Source texts of formatted documents
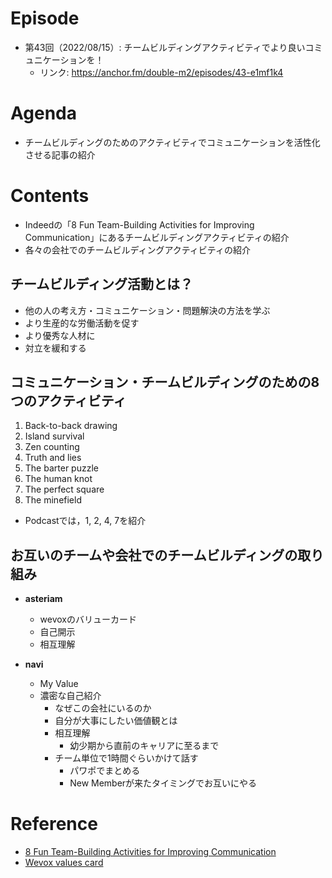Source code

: # Episode

- 第43回（2022/08/15）: チームビルディングアクティビティでより良いコミュニケーションを！
  - リンク: https://anchor.fm/double-m2/episodes/43-e1mf1k4

# Agenda

- チームビルディングのためのアクティビティでコミュニケーションを活性化させる記事の紹介

# Contents

- Indeedの「8 Fun Team-Building Activities for Improving Communication」にあるチームビルディングアクティビティの紹介
- 各々の会社でのチームビルディングアクティビティの紹介

## チームビルディング活動とは？

- 他の人の考え方・コミュニケーション・問題解決の方法を学ぶ
- より生産的な労働活動を促す
- より優秀な人材に
- 対立を緩和する

## コミュニケーション・チームビルディングのための8つのアクティビティ

1. Back-to-back drawing
2. Island survival
3. Zen counting
4. Truth and lies
5. The barter puzzle
6. The human knot
7. The perfect square
8. The minefield

- Podcastでは，1, 2, 4, 7を紹介

## お互いのチームや会社でのチームビルディングの取り組み

- **asteriam**
  - wevoxのバリューカード
  - 自己開示
  - 相互理解

- **navi**
  - My Value
  - 濃密な自己紹介
    - なぜこの会社にいるのか
    - 自分が大事にしたい価値観とは
    - 相互理解
      - 幼少期から直前のキャリアに至るまで
    - チーム単位で1時間ぐらいかけて話す
      - パワポでまとめる
      - New Memberが来たタイミングでお互いにやる

# Reference

- [8 Fun Team-Building Activities for Improving Communication](https://www.indeed.com/career-advice/career-development/communication-team-building-activities)
- [Wevox values card](https://wevox.io/valuescard)
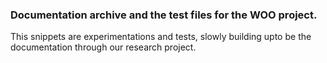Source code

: ### Documentation archive and the test files for the WOO project.

This snippets are experimentations and tests, slowly building upto be the documentation through our research project. 
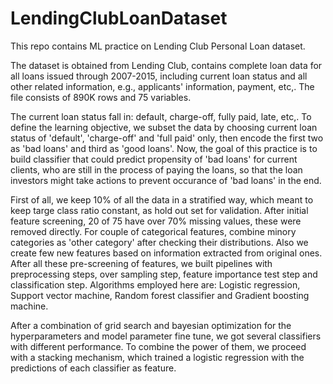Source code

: # LendingClubLoanDataset
This repo contains ML practice on Lending Club Personal Loan dataset.  

The dataset is obtained from Lending Club, contains complete loan data for all loans issued through 2007-2015, including current loan status and all other related information, e.g., applicants' information, payment, etc,. The file consists of 890K rows and 75 variables.   

The current loan status fall in: default, charge-off, fully paid, late, etc,. To define the learning objective, we subset the data by choosing current loan status of 'default', 'charge-off' and 'full paid' only, then encode the first two as 'bad loans' and third as 'good loans'. Now, the goal of this practice is to build classifier that could predict propensity of 'bad loans' for current clients, who are still in the process of paying the loans, so that the loan investors might take actions to prevent occurance of 'bad loans' in the end.  

First of all, we keep 10% of all the data in a stratified way, which meant to keep targe class ratio constant, as hold out set for validation. After initial feature screening, 20 of 75 have over 70% missing values, these were removed directly. For couple of categorical features, combine minory categories as 'other category' after checking their distributions. Also we create few new features based on information extracted from original ones. After all these pre-screening of features, we built pipelines with preprocessing steps, over sampling step, feature importance test step and classification step. Algorithms employed here are: Logistic regression, Support vector machine, Random forest classifier and Gradient boosting machine.  

After a combination of grid search and bayesian optimization for the hyperparameters and model parameter fine tune, we got several classifiers with different performance. To combine the power of them, we proceed with a stacking mechanism, which trained a logistic regression with the predictions of each classifier as feature. 
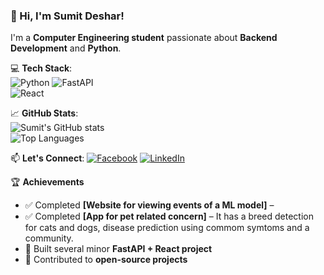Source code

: ### 👋 Hi, I'm Sumit Deshar!
I'm a **Computer Engineering student** passionate about **Backend Development** and **Python**.

💻 **Tech Stack**:  
![Python](https://img.shields.io/badge/Python-3776AB?style=for-the-badge&logo=python&logoColor=white) 
![FastAPI](https://img.shields.io/badge/FastAPI-009688?style=for-the-badge&logo=fastapi&logoColor=white)  
![React](https://img.shields.io/badge/React-20232A?style=for-the-badge&logo=react&logoColor=61DAFB)  

📈 **GitHub Stats**:  
![Sumit's GitHub stats](https://github-readme-stats.vercel.app/api?username=sumitdeshar&show_icons=true&theme=dark)  
![Top Languages](https://github-readme-stats.vercel.app/api/top-langs/?username=sumitdeshar&layout=compact&theme=dark)  

📫 **Let's Connect**:
[![Facebook](https://img.shields.io/badge/Facebook-1877F2?style=for-the-badge&logo=facebook&logoColor=white)](https://www.facebook.com/sumeetdsr/)
[![LinkedIn](https://img.shields.io/badge/LinkedIn-0A66C2?style=for-the-badge&logo=linkedin&logoColor=white)](https://www.linkedin.com/in/sumit-deshar-85a130234/)

🏆 **Achievements**  
- ✅ Completed **[Website for viewing events of a ML model]** – 
- ✅ Completed **[App for pet related concern]** – It has a breed detection for cats and dogs, disease prediction using commom symtoms and a community.  
- 🚀 Built several minor **FastAPI + React project**
- 🏅 Contributed to **open-source projects**  

<!---

sumitdeshar/sumitdeshar is a ✨ special ✨ repository because its `README.md` (this file) appears on your GitHub profile.
You can click the Preview link to take a look at your changes.
--->
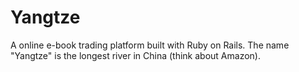 # Yangtze
A online e-book trading platform built with Ruby on Rails. The name "Yangtze" is the longest river in China (think about Amazon).
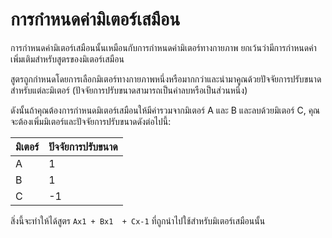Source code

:# การกำหนดค่ามิเตอร์เสมือน

การกำหนดค่ามิเตอร์เสมือนนั้นเหมือนกับการกำหนดค่ามิเตอร์ทางกายภาพ ยกเว้นว่ามีการกำหนดค่าเพิ่มเติมสำหรับสูตรของมิเตอร์เสมือน

สูตรถูกกำหนดโดยการเลือกมิเตอร์ทางกายภาพหนึ่งหรือมากกว่าและนำมาคูณด้วยปัจจัยการปรับขนาดสำหรับแต่ละมิเตอร์ (ปัจจัยการปรับขนาดสามารถเป็นค่าลบหรือเป็นส่วนหนึ่ง)

ดังนั้นถ้าคุณต้องการกำหนดมิเตอร์เสมือนให้มีค่ารวมจากมิเตอร์ A และ B และลบด้วยมิเตอร์ C, คุณจะต้องเพิ่มมิเตอร์และปัจจัยการปรับขนาดดังต่อไปนี้:

| มิเตอร์ | ปัจจัยการปรับขนาด |
| ----- | -------------- |
| A     | 1              |
| B     | 1              |
| C     | -1             |

สิ่งนี้จะทำให้ได้สูตร `Ax1 + Bx1  + Cx-1` ที่ถูกนำไปใช้สำหรับมิเตอร์เสมือนนั้น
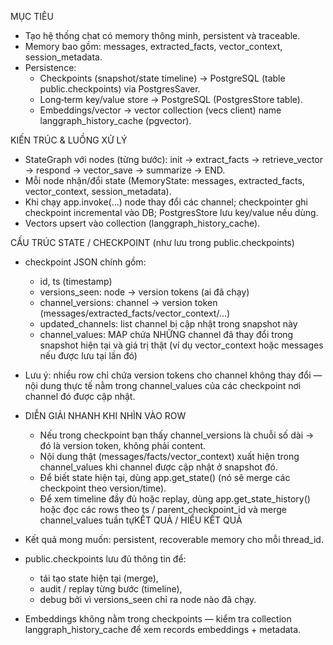 MỤC TIÊU

- Tạo hệ thống chat có memory thông minh, persistent và traceable.
- Memory bao gồm: messages, extracted_facts, vector_context, session_metadata.
- Persistence:
    - Checkpoints (snapshot/state timeline) → PostgreSQL (table public.checkpoints) via PostgresSaver.
    - Long‑term key/value store → PostgreSQL (PostgresStore table).
    - Embeddings/vector → vector collection (vecs client) name langgraph_history_cache (pgvector).

KIẾN TRÚC & LUỒNG XỬ LÝ

- StateGraph với nodes (từng bước): init → extract_facts → retrieve_vector → respond → vector_save → summarize → END.
- Mỗi node nhận/đổi state (MemoryState: messages, extracted_facts, vector_context, session_metadata).
- Khi chạy app.invoke(...) node thay đổi các channel; checkpointer ghi checkpoint incremental vào DB; PostgresStore lưu key/value nếu dùng.
- Vectors upsert vào collection (langgraph_history_cache).

CẤU TRÚC STATE / CHECKPOINT (như lưu trong public.checkpoints)

- checkpoint JSON chính gồm:
    - id, ts (timestamp)
    - versions_seen: node → version tokens (ai đã chạy)
    - channel_versions: channel → version token (messages/extracted_facts/vector_context/...)
    - updated_channels: list channel bị cập nhật trong snapshot này
    - channel_values: MAP chứa NHỮNG channel đã thay đổi trong snapshot hiện tại và giá trị thật (ví dụ vector_context hoặc messages nếu được lưu tại lần đó)
- Lưu ý: nhiều row chỉ chứa version tokens cho channel không thay đổi — nội dung thực tế nằm trong channel_values của các checkpoint nơi channel đó được cập nhật.
- DIỄN GIẢI NHANH KHI NHÌN VÀO ROW
	- Nếu trong checkpoint bạn thấy channel_versions là chuỗi số dài → đó là version token, không phải content.
	- Nội dung thật (messages/facts/vector_context) xuất hiện trong channel_values khi channel được cập nhật ở snapshot đó.
	- Để biết state hiện tại, dùng app.get_state() (nó sẽ merge các checkpoint theo version/time).
	- Để xem timeline đầy đủ hoặc replay, dùng app.get_state_history() hoặc đọc các rows theo ts / parent_checkpoint_id và merge channel_values tuần tựKẾT QUẢ / HIỂU KẾT QUẢ

- Kết quả mong muốn: persistent, recoverable memory cho mỗi thread_id.
- public.checkpoints lưu đủ thông tin để:
    - tái tạo state hiện tại (merge),
    - audit / replay từng bước (timeline),
    - debug bởi vì versions_seen chỉ ra node nào đã chạy.
- Embeddings không nằm trong checkpoints — kiểm tra collection langgraph_history_cache để xem records embeddings + metadata.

Your goal – Print the material from its first line up to and including the line with "## コミュニケーション・チームビルディングのための8つのアクティビティ", reproducing each line without change. Leave the pictures out of your answer.

Completed exercise –
Source code

: # Episode

- 第43回（2022/08/15）: チームビルディングアクティビティでより良いコミュニケーションを！
  - リンク: https://anchor.fm/double-m2/episodes/43-e1mf1k4

# Agenda

- チームビルディングのためのアクティビティでコミュニケーションを活性化させる記事の紹介

# Contents

- Indeedの「8 Fun Team-Building Activities for Improving Communication」にあるチームビルディングアクティビティの紹介
- 各々の会社でのチームビルディングアクティビティの紹介

## チームビルディング活動とは？

- 他の人の考え方・コミュニケーション・問題解決の方法を学ぶ
- より生産的な労働活動を促す
- より優秀な人材に
- 対立を緩和する

## コミュニケーション・チームビルディングのための8つのアクティビティ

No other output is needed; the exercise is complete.